One night, when three drunk company cops attempt to rape Shemanski's daughter, both friends reunite in defending her honor. During the fight, Shemanski is killed by McGee, and Radek is injured and hospitalized. While he is recovering, the strike ends with no results and Shemanski's murder stays unpunished. Angry, Radek collects dynamite and provision and decides to start his own underground protest by hiding in the mine during the daytime and blowing up company property at night. His exploits draw the national attention after being reported by the media. Corrupted company cops are trying to catch Radek in the mine; he fights back with dynamite sticks and accidentally seals himself and Shemanski's murderer McGee in a mine tunnel.
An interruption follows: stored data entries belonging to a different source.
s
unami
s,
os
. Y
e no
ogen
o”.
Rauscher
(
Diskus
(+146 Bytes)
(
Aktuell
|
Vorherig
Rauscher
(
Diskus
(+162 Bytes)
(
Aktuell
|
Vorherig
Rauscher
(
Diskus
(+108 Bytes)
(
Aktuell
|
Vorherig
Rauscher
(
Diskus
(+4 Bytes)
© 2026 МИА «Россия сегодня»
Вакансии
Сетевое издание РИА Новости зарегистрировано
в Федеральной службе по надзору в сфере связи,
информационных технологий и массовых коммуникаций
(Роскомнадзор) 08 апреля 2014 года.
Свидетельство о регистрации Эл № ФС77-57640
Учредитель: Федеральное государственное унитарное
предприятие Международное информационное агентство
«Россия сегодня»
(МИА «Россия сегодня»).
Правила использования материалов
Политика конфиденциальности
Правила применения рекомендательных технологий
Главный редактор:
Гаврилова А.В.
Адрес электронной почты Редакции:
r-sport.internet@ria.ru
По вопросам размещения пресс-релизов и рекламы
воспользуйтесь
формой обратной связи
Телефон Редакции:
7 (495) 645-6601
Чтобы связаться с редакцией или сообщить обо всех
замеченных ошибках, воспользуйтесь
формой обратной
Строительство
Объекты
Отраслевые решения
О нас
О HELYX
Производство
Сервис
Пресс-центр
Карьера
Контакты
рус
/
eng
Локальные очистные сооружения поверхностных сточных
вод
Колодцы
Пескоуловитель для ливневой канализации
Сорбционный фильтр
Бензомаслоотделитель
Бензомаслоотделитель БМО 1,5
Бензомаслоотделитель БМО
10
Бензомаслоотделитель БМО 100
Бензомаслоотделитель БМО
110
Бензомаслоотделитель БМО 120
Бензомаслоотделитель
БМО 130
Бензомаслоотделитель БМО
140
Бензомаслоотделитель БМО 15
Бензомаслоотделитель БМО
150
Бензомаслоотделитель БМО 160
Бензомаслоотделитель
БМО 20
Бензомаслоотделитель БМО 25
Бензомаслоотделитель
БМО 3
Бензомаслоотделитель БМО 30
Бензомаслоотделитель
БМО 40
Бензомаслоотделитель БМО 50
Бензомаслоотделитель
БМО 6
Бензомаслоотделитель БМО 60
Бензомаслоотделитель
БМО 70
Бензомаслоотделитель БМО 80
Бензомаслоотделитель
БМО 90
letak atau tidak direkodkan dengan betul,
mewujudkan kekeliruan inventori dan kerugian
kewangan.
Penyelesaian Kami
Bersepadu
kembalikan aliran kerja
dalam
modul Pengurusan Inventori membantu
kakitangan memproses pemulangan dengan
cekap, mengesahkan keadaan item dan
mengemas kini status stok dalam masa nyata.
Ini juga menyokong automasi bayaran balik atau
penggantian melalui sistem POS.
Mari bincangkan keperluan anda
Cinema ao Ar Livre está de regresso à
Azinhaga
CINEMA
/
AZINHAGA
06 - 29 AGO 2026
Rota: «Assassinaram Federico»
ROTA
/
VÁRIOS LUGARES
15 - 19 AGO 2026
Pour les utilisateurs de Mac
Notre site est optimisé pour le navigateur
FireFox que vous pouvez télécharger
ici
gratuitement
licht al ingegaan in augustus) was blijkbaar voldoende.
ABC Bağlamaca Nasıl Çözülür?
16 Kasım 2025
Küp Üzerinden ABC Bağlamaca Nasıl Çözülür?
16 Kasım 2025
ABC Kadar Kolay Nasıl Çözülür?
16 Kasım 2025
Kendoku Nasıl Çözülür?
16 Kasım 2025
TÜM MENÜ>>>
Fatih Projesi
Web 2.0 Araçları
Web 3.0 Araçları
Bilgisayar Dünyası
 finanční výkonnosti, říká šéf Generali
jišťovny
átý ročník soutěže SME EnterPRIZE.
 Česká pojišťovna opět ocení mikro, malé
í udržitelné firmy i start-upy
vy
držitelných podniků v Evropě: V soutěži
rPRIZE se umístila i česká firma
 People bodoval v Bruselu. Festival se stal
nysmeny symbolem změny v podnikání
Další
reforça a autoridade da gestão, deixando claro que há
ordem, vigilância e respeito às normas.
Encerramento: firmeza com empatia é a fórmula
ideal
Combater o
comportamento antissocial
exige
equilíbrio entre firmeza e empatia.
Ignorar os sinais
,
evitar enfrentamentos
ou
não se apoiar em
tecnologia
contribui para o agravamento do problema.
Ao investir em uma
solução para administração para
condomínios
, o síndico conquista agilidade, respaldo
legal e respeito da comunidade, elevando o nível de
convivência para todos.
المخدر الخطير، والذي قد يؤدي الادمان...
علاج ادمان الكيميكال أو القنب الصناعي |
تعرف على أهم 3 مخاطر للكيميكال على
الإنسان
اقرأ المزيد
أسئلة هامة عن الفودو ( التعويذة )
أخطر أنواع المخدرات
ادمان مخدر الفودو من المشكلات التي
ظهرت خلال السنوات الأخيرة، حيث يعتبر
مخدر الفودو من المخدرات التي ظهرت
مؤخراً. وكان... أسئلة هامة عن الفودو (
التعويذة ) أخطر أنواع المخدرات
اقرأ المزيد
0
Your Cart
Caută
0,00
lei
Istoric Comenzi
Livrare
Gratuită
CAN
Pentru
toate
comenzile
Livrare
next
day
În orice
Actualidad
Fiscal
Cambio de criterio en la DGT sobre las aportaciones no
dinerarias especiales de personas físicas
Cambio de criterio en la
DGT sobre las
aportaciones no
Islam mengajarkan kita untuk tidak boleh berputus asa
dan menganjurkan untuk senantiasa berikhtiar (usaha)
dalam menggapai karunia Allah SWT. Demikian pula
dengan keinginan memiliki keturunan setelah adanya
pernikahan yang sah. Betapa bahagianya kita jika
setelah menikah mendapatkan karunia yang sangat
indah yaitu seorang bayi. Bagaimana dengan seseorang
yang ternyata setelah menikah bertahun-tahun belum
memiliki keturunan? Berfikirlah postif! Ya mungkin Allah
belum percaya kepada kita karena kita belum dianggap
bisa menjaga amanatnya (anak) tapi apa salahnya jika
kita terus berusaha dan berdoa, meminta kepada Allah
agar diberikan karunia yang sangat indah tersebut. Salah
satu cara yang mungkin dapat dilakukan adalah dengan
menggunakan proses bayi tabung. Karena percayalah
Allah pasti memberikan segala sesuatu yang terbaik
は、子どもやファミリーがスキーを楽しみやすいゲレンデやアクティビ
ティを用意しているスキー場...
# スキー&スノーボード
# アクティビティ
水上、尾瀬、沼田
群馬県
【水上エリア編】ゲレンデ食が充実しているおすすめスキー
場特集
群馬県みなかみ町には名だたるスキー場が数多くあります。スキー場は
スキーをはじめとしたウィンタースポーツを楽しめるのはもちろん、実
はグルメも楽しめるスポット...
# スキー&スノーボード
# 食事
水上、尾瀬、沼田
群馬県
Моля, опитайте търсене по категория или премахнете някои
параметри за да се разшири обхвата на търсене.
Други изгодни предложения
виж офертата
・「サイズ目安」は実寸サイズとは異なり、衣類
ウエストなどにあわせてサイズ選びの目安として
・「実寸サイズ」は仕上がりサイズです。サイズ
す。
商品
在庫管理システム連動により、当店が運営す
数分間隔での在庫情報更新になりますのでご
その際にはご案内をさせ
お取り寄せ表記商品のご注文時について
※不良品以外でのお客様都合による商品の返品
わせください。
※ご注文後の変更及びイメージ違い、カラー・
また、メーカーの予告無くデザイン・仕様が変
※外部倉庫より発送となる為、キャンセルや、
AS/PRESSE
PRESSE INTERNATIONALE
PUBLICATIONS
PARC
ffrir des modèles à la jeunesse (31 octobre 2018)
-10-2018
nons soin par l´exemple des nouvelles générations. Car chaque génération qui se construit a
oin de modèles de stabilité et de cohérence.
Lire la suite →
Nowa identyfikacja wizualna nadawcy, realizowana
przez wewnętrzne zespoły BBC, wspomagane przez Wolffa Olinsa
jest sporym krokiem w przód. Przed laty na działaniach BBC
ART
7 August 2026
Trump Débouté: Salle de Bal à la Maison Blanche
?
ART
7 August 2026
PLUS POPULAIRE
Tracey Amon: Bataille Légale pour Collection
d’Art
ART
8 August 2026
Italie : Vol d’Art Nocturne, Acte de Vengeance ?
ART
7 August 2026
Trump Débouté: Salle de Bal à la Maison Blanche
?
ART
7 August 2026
After an epic fight Radek emerges from the mine with the subdued and handcuffed company policeman to deliver him to justice, and as a winner in the court of public opinion he is able to influence a more favorable union contract for his mining buddies, making amends with his girlfriend as well.

==Cast==

- Paul Muni as Joe Radek
- Karen Morley as Anna Novak
- William Gargan as Slim Johnson
- Barton MacLane as McGee
- John Qualen as Mike Shemanski (credited as John T. Qualen)
- J. Carrol Naish as Steve Croner (credited as J. Carroll Naish)
- Vince Barnett as Kubanda
- Tully Marshall as Tommy Poole
- Henry O'Neill as John W. Hendricks
- Joseph Crehan as Johnny Farrell (credited as Joe Crehan)
- Mae Marsh as Mrs. Mary Novak
- Sara Haden as Sophie Shemanski (credited as Sarah Haden)
- Willard Robertson as Mr. J.J. Welsh
- Effie Ellsler as Bubitschka
- Wade Boteler as Mulligan
- Egon Brecher as Alec Novak
- G. Pat Collins as Lefty, a Company Policeman (credited as George Pat Collins)
- Ward Bond as Mac, a Company Policeman
- Akim Tamiroff as Sokolsky (credited as Akin Tamiroff)
- Purnell Pratt as Henry B. Jenkins
- Eddie Shubert as Butch

==Production==
Pennsylvania state legislator and former coal miner Michael Musmanno acted to ban the private Coal and Iron Police after the murder of miner John Barkoski in Imperial, Pennsylvania, in 1929. Later he wrote a short story about the incident changing the name of the miner to "Jan Volkanik." Musmanno's story and the play Bohunk by Harry R. Irving (1894–1960) were adapted for the film in a screenplay written by Abem Finkel and Carl Erickson. In Black Fury, John Barkoski is fictionalized as Mike Shemanski. In 1966, Musmanno published a novel version of the screenplay also named Black Fury.

==Reception==
Andre David Sennwald Jr. of The New York Times wrote in April 1935, "Magnificently performed by Paul Muni, it comes up taut against the censorial safety belts and tells a stirring tale of industrial war in the coal fields." He described it as "the most notable American experiment in social drama since Our Daily Bread.'" The film was banned in several American states as inciting social conflict.

==Honors==
In 1936, a year in which the Academy Awards accepted write-in votes, Paul Muni came in second for Best Actor for his performance.